● **Selected text**:
Torque Trading exit-scam relies on inaction by Singapore police


A Singapore Police Force report is doing the rounds, suggesting Torque Trading is preemptively hoping to undermine victim complaints.

The Police Report is designated NP299, which as I understand is a general report.

The report number is A/20210214/7007, filed at Central Division HQ, Cantonment Complex, Singapore.

The filer is Bernard Ong Hock Fong, CEO of Torque Trading and Director of Snap Innovations.

The date the report was filed is February 14th. Ong’s personal details and the “location of incident” have been redacted.

As alleged in the report, Ong has reported

unauthorised crypto-trading activites and dishonest conduct by the former Chief Technology Officer of Torque Group (offences committed in Vietnam against BVI and Vietnamese operating entites and their international customer base by a Singaporean citizen).

The statement provided by Ong reveals the true intent of the filing (which I’ll address later).

We are filing this report on behalf of Torque Group Holdings Ltd. (British Virgin Island Company No. 2024611).

● **Data extracts**:

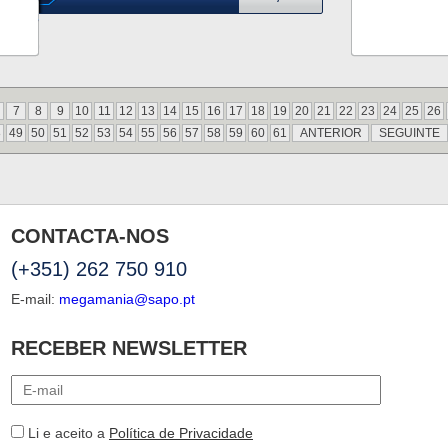
7
8
9
10
11
12
13
14
15
16
17
18
19
20
21
22
23
24
25
26
8
49
50
51
52
53
54
55
56
57
58
59
60
61
ANTERIOR
SEGUINTE
CONTACTA-NOS
(+351) 262 750 910
E-mail:
megamania@sapo.pt
RECEBER NEWSLETTER
Li e aceito a
Política de Privacidade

● **Problem to work on**:
Please answer these questions using the article above on the Torque Trading police report:
1. At which location was the report filed?
2. On what date was the report filed?
3. On behalf of which company is the report being filed?

● **Exercise solution**:
1. Central Division HQ, Cantonment Complex, Singapore
2. February 14th
3. Torque Group Holdings Ltd. (British Virgin Island Company No. 2024611)